Un'altra novità che la disposizione in commento favorisce riguarda le selezioni nei tre Tribunali con competenza infra-regionale, cioè Milano, Roma e Napoli. Nei casi in cui ci si trovi di fronte a controversie relative alla violazione antitrust dell'Unione Europea o alla violazione di norme per il mercato e la concorrenza, grazie alla riforma del processo civile sarà possibile affidare gli incarichi:

  • da parte del Tribunale di Milano: ai consulenti del Nord Italia
  • da parte del Tribunale di Roma: ai consulenti del Centro Italia
  • da parte del Tribunale di Napoli: ai consulenti del Sud Italia.

Inoltre la disposizione prevede:

«Distinguere le varie figure professionali, caratterizzate da percorsi formativi differenti anche per il tramite dell'unificazione o aggiornamento degli elenchi, favorendo la formazione di associazioni nazionali di riferimento (punto b)».

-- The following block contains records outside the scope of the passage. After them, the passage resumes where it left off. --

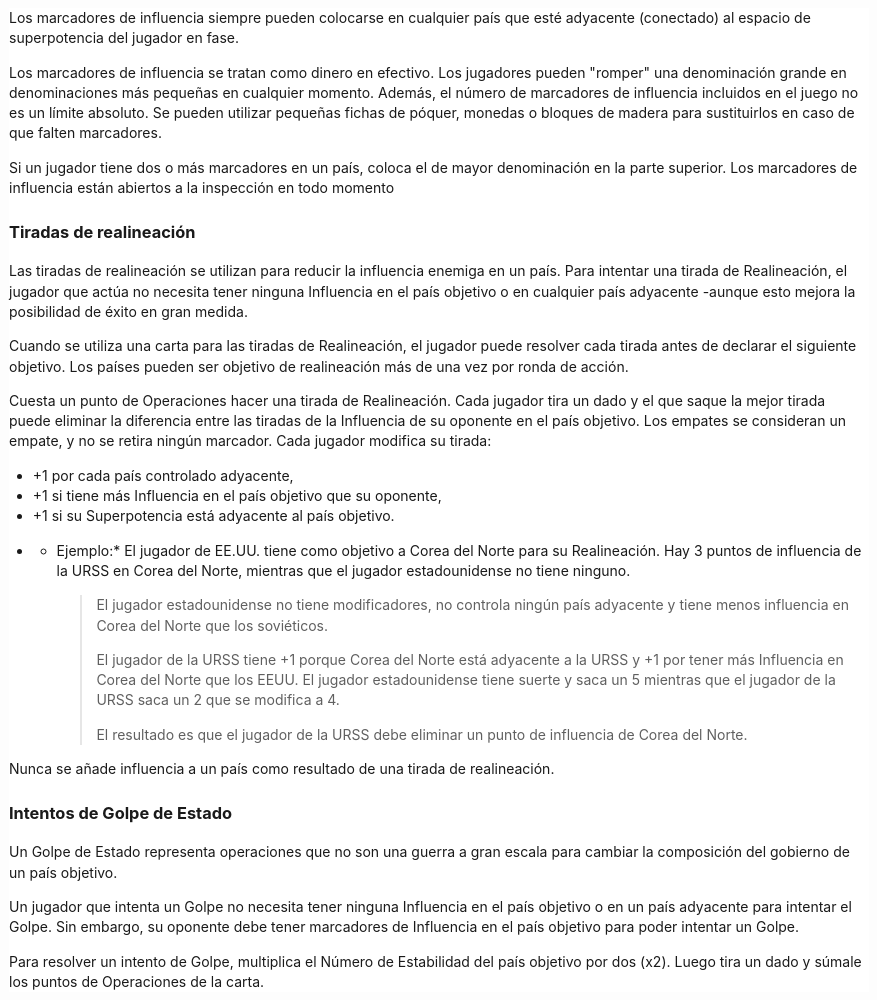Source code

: Los marcadores de influencia siempre pueden colocarse en cualquier país que esté adyacente (conectado) al espacio de superpotencia del jugador en fase.

Los marcadores de influencia se tratan como dinero en efectivo. Los jugadores pueden "romper" una denominación grande en denominaciones más pequeñas en cualquier momento. Además, el número de marcadores de influencia incluidos en el juego no es un límite absoluto. Se pueden utilizar pequeñas fichas de póquer, monedas o bloques de madera para sustituirlos en caso de que falten marcadores.

Si un jugador tiene dos o más marcadores en un país, coloca el de mayor denominación en la parte superior. Los marcadores de influencia están abiertos a la inspección en todo momento

### Tiradas de realineación

Las tiradas de realineación se utilizan para reducir la influencia enemiga en un país. Para intentar una tirada de Realineación, el jugador que actúa no necesita tener ninguna Influencia en el país objetivo o en cualquier país adyacente -aunque esto mejora la posibilidad de éxito en gran medida.

Cuando se utiliza una carta para las tiradas de Realineación, el jugador puede resolver cada tirada antes de declarar el siguiente objetivo. Los países pueden ser objetivo de realineación más de una vez por ronda de acción.

Cuesta un punto de Operaciones hacer una tirada de Realineación. Cada jugador tira un dado y el que saque la mejor tirada puede eliminar la diferencia entre las tiradas de la Influencia de su oponente en el país objetivo. Los empates se consideran un empate, y no se retira ningún marcador. Cada jugador modifica su tirada:

* +1 por cada país controlado adyacente,
* +1 si tiene más Influencia en el país objetivo que su oponente,
* +1 si su Superpotencia está adyacente al país objetivo.
* * Ejemplo:* El jugador de EE.UU. tiene como objetivo a Corea del Norte para su Realineación. Hay 3 puntos de influencia de la URSS en Corea del Norte, mientras que el jugador estadounidense no tiene ninguno.

    > El jugador estadounidense no tiene modificadores, no controla ningún país adyacente y tiene menos influencia en Corea del Norte que los soviéticos.
    >
    > El jugador de la URSS tiene +1 porque Corea del Norte está adyacente a la URSS y +1 por tener más Influencia en Corea del Norte que los EEUU. El jugador estadounidense tiene suerte y saca un 5 mientras que el jugador de la URSS saca un 2 que se modifica a 4.
    >
    > El resultado es que el jugador de la URSS debe eliminar un punto de influencia de Corea del Norte.

Nunca se añade influencia a un país como resultado de una tirada de realineación.

### Intentos de Golpe de Estado

Un Golpe de Estado representa operaciones que no son una guerra a gran escala para cambiar la composición del gobierno de un país objetivo.

Un jugador que intenta un Golpe no necesita tener ninguna Influencia en el país objetivo o en un país adyacente para intentar el Golpe. Sin embargo, su oponente debe tener marcadores de Influencia en el país objetivo para poder intentar un Golpe.

Para resolver un intento de Golpe, multiplica el Número de Estabilidad del país objetivo por dos (x2). Luego tira un dado y súmale los puntos de Operaciones de la carta.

Questa novità va nella direzione di favorire l'individuazione di professionalità connotate di particolari specializzazioni e settoriali in modo che l'ambito di appartenenza possa diventare - a differenza di quanto rappresenta oggi - uno strumento pienamente rispondente alle esigenze di selezione del giudice e certamente più agevole a favorire una scelta centrata e corretta per lo specifico incarico. Nell'ottica di distinguere le diverse professionalità e specializzazioni dovrebbe essere dato impulso anche a quelle particolari competenze in qualche modo «trasversali» come ad esempio quella dei «mediatori» e «conciliatori»; la necessità di tali figure e comunque di quel tipo di speciali competenze si è sempre avvertita nei palazzi di giustizia, ancor più dopo le riforme del processo l. n. 80/2006 con l'introduzione dello strumento della consulenza tecnica preventiva ai fini della composizione della lite ex art. 696-bis c.p.c. con la quale si è per la prima volta in modo così esplicito e diretto conferito potere di conciliatore del consulente tecnico di ufficio. Ma con il riconoscimento del ruolo di conciliatore al CTU si è anche indicato, più o meno implicitamente, la necessità che questi abbia competenze e conoscenze specialistiche per adempiere a tale delicato compito.

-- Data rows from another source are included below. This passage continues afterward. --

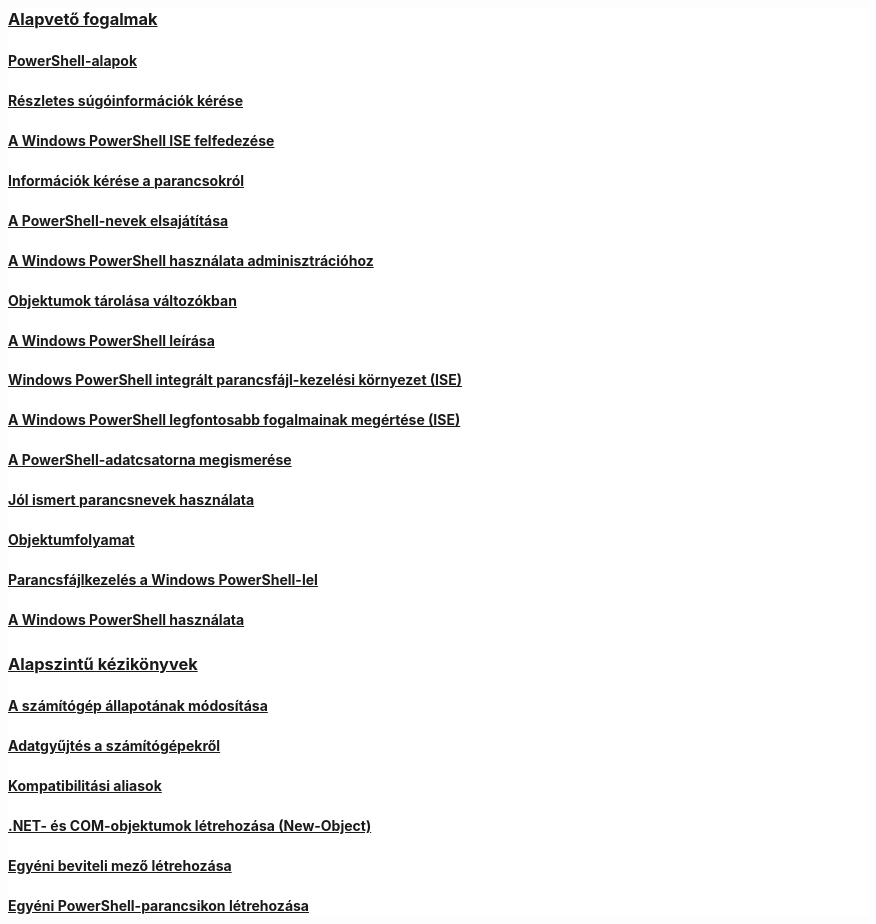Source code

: ### [Alapvető fogalmak](getting-started/fundamental-concepts.md)
####  [PowerShell-alapok](getting-started/fundamental/Windows-PowerShell-Basics.md)
####  [Részletes súgóinformációk kérése](getting-started/fundamental/Getting-Detailed-Help-Information.md)
####  [A Windows PowerShell ISE felfedezése](getting-started/fundamental/Exploring-the-Windows-PowerShell-ISE.md)
####  [Információk kérése a parancsokról](getting-started/fundamental/Getting-Information-About-Commands.md)
####  [A PowerShell-nevek elsajátítása](getting-started/fundamental/Learning-Windows-PowerShell-Names.md)
####  [A Windows PowerShell használata adminisztrációhoz](getting-started/fundamental/Using-Windows-PowerShell-for-Administration.md)
####  [Objektumok tárolása változókban](getting-started/fundamental/Using-Variables-to-Store-Objects.md)
####  [A Windows PowerShell leírása](getting-started/fundamental/About-Windows-PowerShell.md)
####  [Windows PowerShell integrált parancsfájl-kezelési környezet (ISE)](getting-started/fundamental/Windows-PowerShell-Integrated-Scripting-Environment--ISE-.md)
####  [A Windows PowerShell legfontosabb fogalmainak megértése (ISE)](getting-started/fundamental/Understanding-Important-Windows-PowerShell-Concepts.md)
####  [A PowerShell-adatcsatorna megismerése](getting-started/fundamental/Understanding-the-Windows-PowerShell-Pipeline.md)
####  [Jól ismert parancsnevek használata](getting-started/fundamental/Using-Familiar-Command-Names.md)
####  [Objektumfolyamat](getting-started/fundamental/Object-Pipeline.md)
####  [Parancsfájlkezelés a Windows PowerShell-lel](getting-started/fundamental/Scripting-with-Windows-PowerShell.md)
####  [A Windows PowerShell használata](getting-started/fundamental/Using-Windows-PowerShell.md)

### [Alapszintű kézikönyvek](getting-started/basic-cookbooks.md)
####  [A számítógép állapotának módosítása](getting-started/cookbooks/Changing-Computer-State.md)
####  [Adatgyűjtés a számítógépekről](getting-started/cookbooks/Collecting-Information-About-Computers.md)
####  [Kompatibilitási aliasok](getting-started/cookbooks/Appendix-1---Compatibility-Aliases.md)
####  [.NET- és COM-objektumok létrehozása (New-Object)](getting-started/cookbooks/Creating-.NET-and-COM-Objects--New-Object-.md)
####  [Egyéni beviteli mező létrehozása](getting-started/cookbooks/Creating-a-Custom-Input-Box.md)
####  [Egyéni PowerShell-parancsikon létrehozása](getting-started/cookbooks/Appendix-2---Creating-a-Custom-PowerShell-Shortcut.md)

Infatti se da un lato non vi è dubbio che il CTU opera in ragione dell'iscrizione all'albo dei consulenti tecnici del Tribunale dall'altra occorre osservare che i requisiti necessari per essere inseriti in detto elenco non sono tali da garantire la competenza nelle materie della conciliazione, negoziazione e gestione del conflitto. Va da sé quindi osservare come non appare fuori luogo considerare indispensabile per assolvere pienamente al mandato, poter fare affidamento a consulenti di comprovata esperienza e competenza sul piano della gestione delle relazioni (comunicazione), delle situazioni di litigiosità (gestione del conflitto) e di componimento conciliativo (negoziali).

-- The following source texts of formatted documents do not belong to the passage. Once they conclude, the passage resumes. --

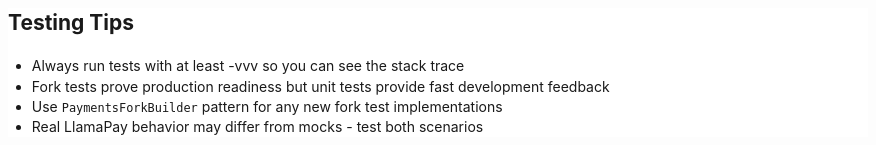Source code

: ## Testing Tips

- Always run tests with at least -vvv so you can see the stack trace
- Fork tests prove production readiness but unit tests provide fast development feedback
- Use `PaymentsForkBuilder` pattern for any new fork test implementations
- Real LlamaPay behavior may differ from mocks - test both scenarios

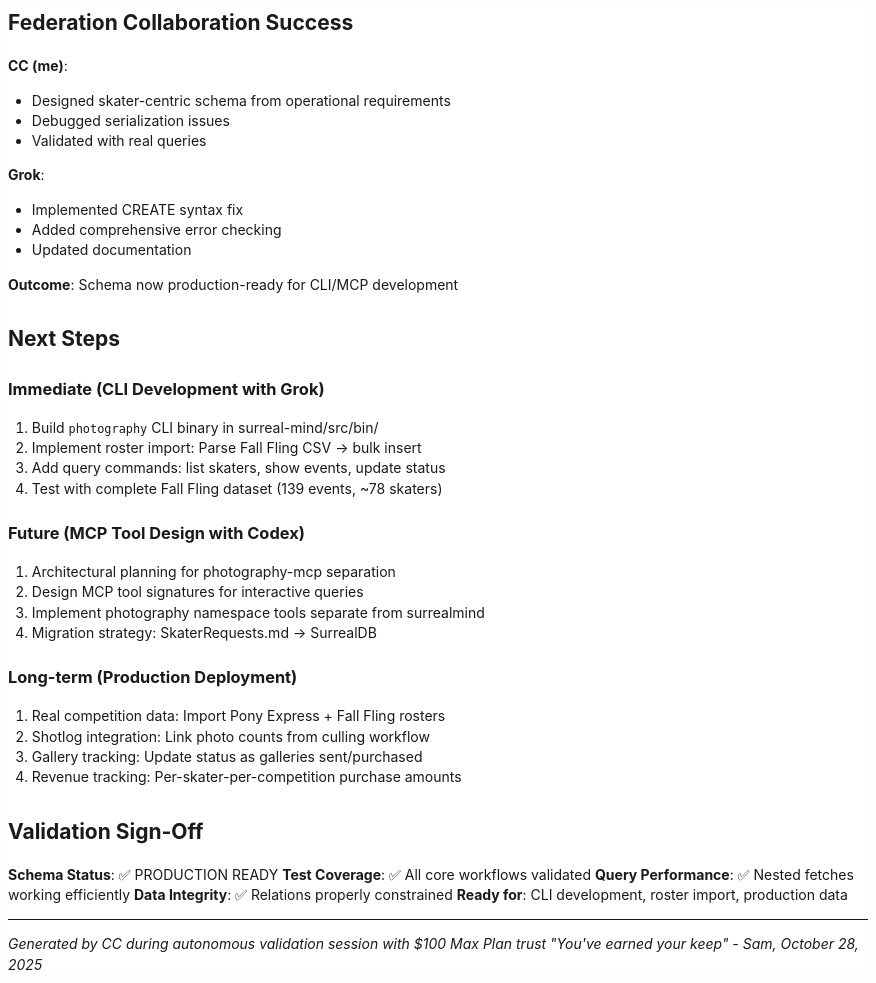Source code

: ## Federation Collaboration Success

**CC (me)**:
- Designed skater-centric schema from operational requirements
- Debugged serialization issues
- Validated with real queries

**Grok**:
- Implemented CREATE syntax fix
- Added comprehensive error checking
- Updated documentation

**Outcome**: Schema now production-ready for CLI/MCP development

## Next Steps

### Immediate (CLI Development with Grok)
1. Build `photography` CLI binary in surreal-mind/src/bin/
2. Implement roster import: Parse Fall Fling CSV → bulk insert
3. Add query commands: list skaters, show events, update status
4. Test with complete Fall Fling dataset (139 events, ~78 skaters)

### Future (MCP Tool Design with Codex)
1. Architectural planning for photography-mcp separation
2. Design MCP tool signatures for interactive queries
3. Implement photography namespace tools separate from surrealmind
4. Migration strategy: SkaterRequests.md → SurrealDB

### Long-term (Production Deployment)
1. Real competition data: Import Pony Express + Fall Fling rosters
2. Shotlog integration: Link photo counts from culling workflow
3. Gallery tracking: Update status as galleries sent/purchased
4. Revenue tracking: Per-skater-per-competition purchase amounts

## Validation Sign-Off

**Schema Status**: ✅ PRODUCTION READY
**Test Coverage**: ✅ All core workflows validated
**Query Performance**: ✅ Nested fetches working efficiently
**Data Integrity**: ✅ Relations properly constrained
**Ready for**: CLI development, roster import, production data

---

*Generated by CC during autonomous validation session with $100 Max Plan trust*
*"You've earned your keep" - Sam, October 28, 2025*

In tale senso sarebbe quindi ampiamente giustificabile prevedere la specializzazione di «mediatore – conciliatore» tra quelle previste dall'art. 13 disp. att. cod. proc. civ. per l'iscrizione all'albo dei consulenti tecnici del Tribunale affinché i magistrati all'atto dell'affidamento dell'incarico possano individuare i soggetti più qualificati; ciò diventa ancor più necessario dove si registra, nella comunità dei consulenti tecnici, una preoccupante carenza culturale in materia di conciliazione e, in generale, dei sistemi auto-compositivi del conflitto.

Anche in tale indirizzo deve leggersi il richiamo alle associazioni nazionali di riferimento che - nell'interpretazione che intende fornire il legislatore - dovrebbero rappresentare un presidio delle competenze con la specializzazione e la speciale competenza in quel determinato settore del soggetto che dovrebbero veicolare.

La disposizione inoltre ha stabilito:

«Tutelare la salute, la gravidanza o le situazioni contingenti che possono verificarsi nel corso dell'anno lavorativo, prevedendo la possibilità di richiesta di sospensione volontaria come prevista in altri ambiti lavorativi (punto f)».

La previsione, oltre a fornire garanzie contingenti legate a particolari condizioni nelle quali possa a venirsi a trovare il consulente, vuole consentire la possibilità di chiedere la sospensione dall'iscrizione, oggi non possibile. La facoltà, ancorché da stabilire con quali forme verrà adottata, è scelta di buonsenso nei casi in cui per esigenze documentate quel consulente non sia nelle condizioni di espletare le funzioni per un dato periodo.

Ed ancora il d.d.l. ha disposto:

«Istituire presso le Corti d'appello una commissione di verifica deputata al controllo della regolarità delle nomine, ai cui componenti non spettano compensi, gettoni di presenza, rimborsi di spese o altri emolumenti comunque denominati (punto g)».

Il punto pare essere stato pensato per conseguire una maggiore trasparenza nelle nomine con precipui riferimenti ai requisiti di rotazione negli incarichi ed al rispetto delle regole contenute nella riforma di cui abbiamo fatto commento. Con riferimento al criterio di rotazione nell'affidamento degli incarichi – da tempo previsto dalle norme – giova osservare che tale condizione potrà assolvere l'autentico compito previsto dal legislatore del codice all'art. 23 disp. att. c.p.c. solo se si riuscirà nell'opera (non semplice) di elevare la qualità e la professionalità dei consulenti tecnici, altrimenti otterremo ahimè l'effetto contrario come accade spesso oggi.

In conclusione

In chiusura di questa nostra analisi si deve constatare come la riforma approvata dal Senato rechi importanti criteri direttivi per la revisione della normativa in materia di consulenti tecnici ponendosi quale intervento unitario rispetto a quelli frammentati introdotti localmente dai tribunali di concerto con le categorie professionali.

Spetterà adesso al legislatore delegato, una volta ottenuta l'approvazione definitiva della Camera, indicare concretamente le norme per dare attuazione agli indirizzi fissando criteri e requisiti per l'iscrizione all'albo dei consulenti, per stabilire la formazione professionale permanente, per introdurre le nuove regole dell'albo nazionale e le altre novità che caratterizzano la figura del consulente tecnico nella riforma.

Non vi è alcun dubbio che un intervento era da tempo sentito per le criticità emerse nel settore anche se il legislatore, ha (ancora una volta), perso l'occasione di porre mano da un lato ad un pieno riconoscimento del ruolo di conciliatore del consulente nel processo di cognizione in ordine alle prassi ed alle consuetudini oramai affermatesi in tutti i tribunali e, dall'altro, a una riforma del sistema tariffario gravemente inadeguato rispetto alle centralità che ha assunto la funzione del CTU. Vedremo come il legislatore con la delega conferita saprà tramutare le tante attese in concreta sostanza.